• AIM OF THE EXERCISE: The copy has to match the records word for word and include no pictures.

• RECORDS SHOWN:
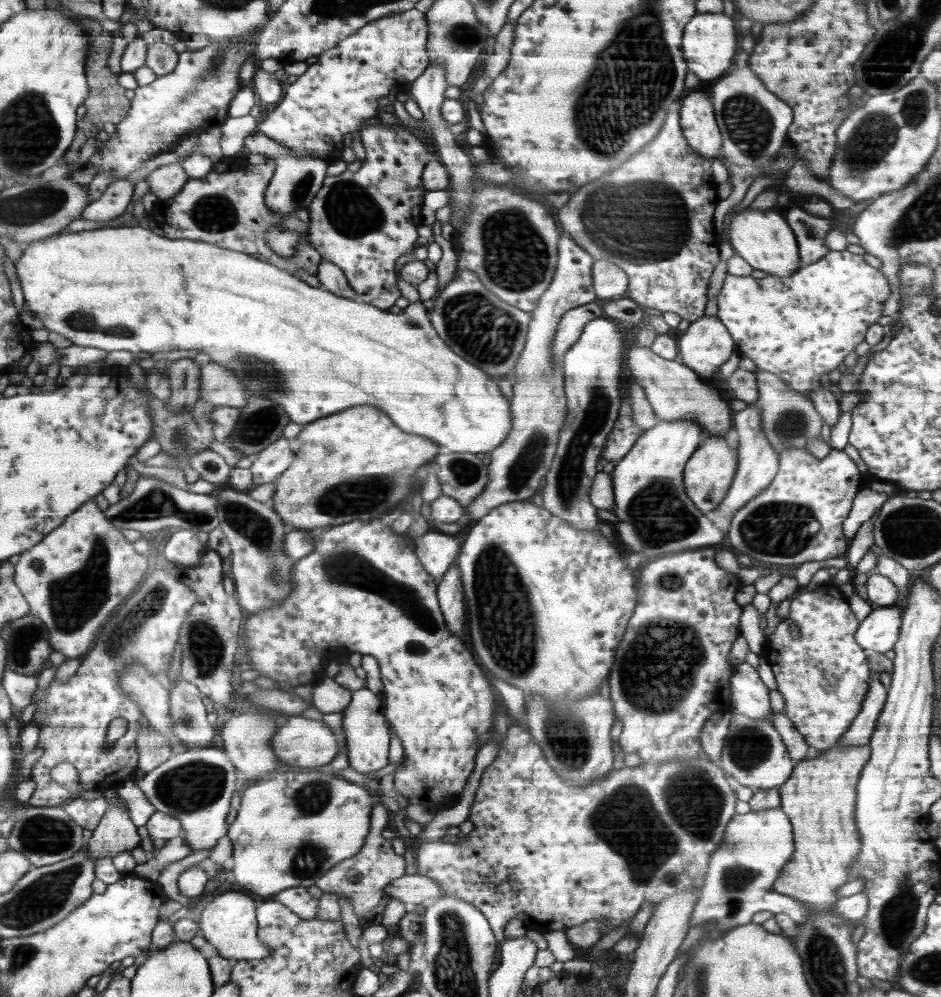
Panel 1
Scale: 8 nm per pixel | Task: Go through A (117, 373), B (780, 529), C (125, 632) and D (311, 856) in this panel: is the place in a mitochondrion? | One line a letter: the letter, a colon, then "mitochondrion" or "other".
A: other
B: mitochondrion
C: mitochondrion
D: mitochondrion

• WRITTEN REPLY:
Panel 1
Scale: 8 nm per pixel | Task: Go through A (117, 373), B (780, 529), C (125, 632) and D (311, 856) in this panel: is the place in a mitochondrion? | One line a letter: the letter, a colon, then "mitochondrion" or "other".
A: other
B: mitochondrion
C: mitochondrion
D: mitochondrion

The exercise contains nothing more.